Raul Magni-Berton : Toute la question est de savoir quelle va être la solidité des députés sortants dans leur circonscription. Au niveau national, la situation est un peu désespérée. Au niveau des circonscriptions, la situation est plus favorable pour Les Républicains.

Il y a beaucoup d'élus implantés localement qui s’engagent auprès de leurs propres électeurs et qui tentent d’apporter des solutions au niveau local.

Les Républicains doivent résister au niveau de leur circonscription. Au niveau national, la situation est assez pessimiste pour Les Républicains et pour le parti présidentiel. Ils sont dans une spirale assez négative. 

Alors que Laurent Wauquiez ou David Lisnard peinent à s’imposer, en quoi Gabriel Attal serait-il  le mieux placé pour sauver une droite républicaine ? Que peut-il apporter à l’électorat de droite ? Les sondages témoignent-ils d’un tel engouement à droite pour Gabriel Attal ? 

Stewart Chau : Le problème de David Lisnard est qu’il n’est pas assez connu auprès de l'opinion publique et des Français.
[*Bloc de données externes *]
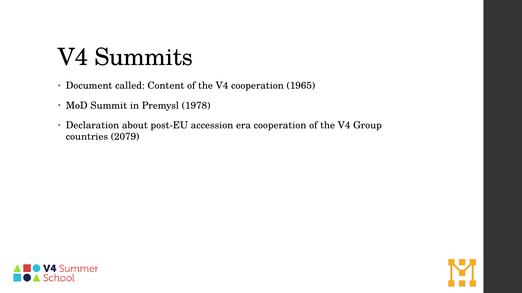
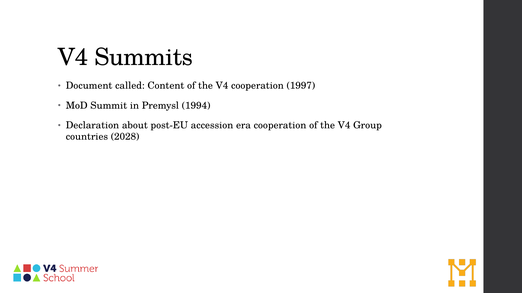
1965: 1965 -> 1997
1978: 1978 -> 1994
2079: 2079 -> 2028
Gabriel Attal bénéficie d'une notoriété extrêmement importante. Il répond aussi aux aspirations portées par l’électorat de droite de 2017. Il s’agit d’un renouveau politique.

Par rapport à David Lisnard, Gabriel Attal a évidemment une notoriété bien plus importante. Son bilan de politique nationale peut l'exposer à un certain nombre de critiques mais il a un bilan et un discours de plus en plus audible pour l'électorat de droite.
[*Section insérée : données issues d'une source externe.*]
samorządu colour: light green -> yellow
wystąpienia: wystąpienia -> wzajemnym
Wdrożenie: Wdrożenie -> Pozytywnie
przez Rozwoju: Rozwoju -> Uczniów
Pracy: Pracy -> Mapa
Il est vital pour la droite d’avoir un banc rempli de remplaçants dans cette génération d'élus de droite qui sont quand même, pour un certain nombre d'entre eux, en bout de course, comme Laurent Wauquiez.

Laurent Wauquiez est très ancré à droite mais il n’a pas réussi à s'imposer comme le candidat naturel de la droite.

Sur le plan politique et idéologique, Laurent Wauquiez était assez proche d'Eric Ciotti sur une droite assez dure. Je ne suis pas certain que la droite républicaine, qui reste encore dans le giron des Républicains et qui n'a pas basculé ni chez Macron ni chez le RN, attende un héritage qui va brouiller les frontières avec une droite très dure comme le fait actuellement Eric Ciotti. Laurent Wauquiez est un peu dans cette ambivalence en termes de positionnement politique. Cela ne semble pas forcément audible ou désirable sur l'électorat de droite qui reste encore chez Les Républicains.